How Can You Prevent Phantom Pain?

Some doctors recommend regional anesthesia to patients as the risk of developing phantom pain is higher for those who have experienced pain in the limb before amputation. This method increases the chance of pain reduction immediately following surgery and decreases the risk of lasting phantom limb pain in the long term.

What are the Treatment Options for Phantom Pain?

There are numerous methods through which the treatment of phantom limb pain is possible. Doctors may give prescription medication to reduce limb pain. Some antidepressants or antiepileptics have been proven to have a useful effect in reducing phantom limb pain. Some physical methods such as light massage, hot and cold therapy, and electrical stimulation have often been used with variable outcomes.

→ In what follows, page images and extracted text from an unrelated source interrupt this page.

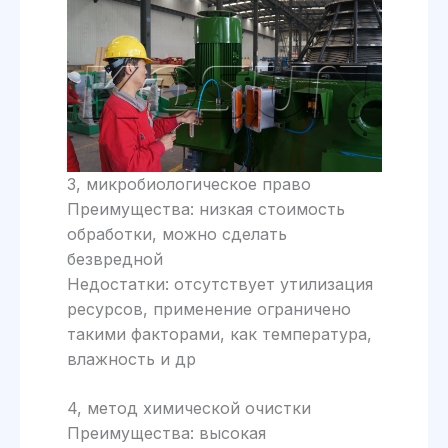
3, микробиологическое право
Преимущества: низкая стоимость
обработки, можно сделать
безвредной
Недостатки: отсутствует утилизация
ресурсов, применение ограничено
такими факторами, как температура,
влажность и др
4, метод химической очистки
Преимущества: высокая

There are several different treatment options for phantom limb pain presently being studied by researchers. Many treatments do not address the problem well and are therefore unsuccessful. However, some treatment options have been proven to lessen the pain in some patients. 

Some examples of medications used are:

  • Over-the-counter (OTC) pain relievers
  • Antidepressants
  • Anticonvulsants
  • Narcotics: Opioid medicines like morphine and codeine, may be an option for some people
  • N-methyl-d-aspartate (NMDA) receptor antagonists like dextromethorphan and ketamine helped relieve phantom pain 

Medical therapies

  • Mirror box: This device has mirrors that make it look like an amputated limb exists. The person can then perform symmetrical exercises while looking at the intact limb move and imagining that he/she is actually observing the missing limb moving. 
  • Acupuncture
  • Repetitive transcranial magnetic stimulation (rTMS)
  • Spinal cord stimulation

Surgery

  • Brain stimulation: Motor cortex stimulation and deep brain stimulation are like spinal cord stimulation except that the current is delivered within your brain. 

Conclusion

Phantom limb pain arises more commonly in patients who also suffer longer periods of stump pain and is more likely to decrease as the stump pain decreases.

Frequently Asked Questions (FAQs)

Does phantom pain ever vanish?

Phantom pain eventually goes away with time. Several patients find that their pain has reduced by about 75% or more within a period of 2 years after amputation.

Why do amputated patients feel phantom pain?

Several experts believe that phantom pain may be explained partly as a response to mixed signals from the brain.

Do dogs feel phantom pain too?

They too experience discomfort and pain after a limb is lost.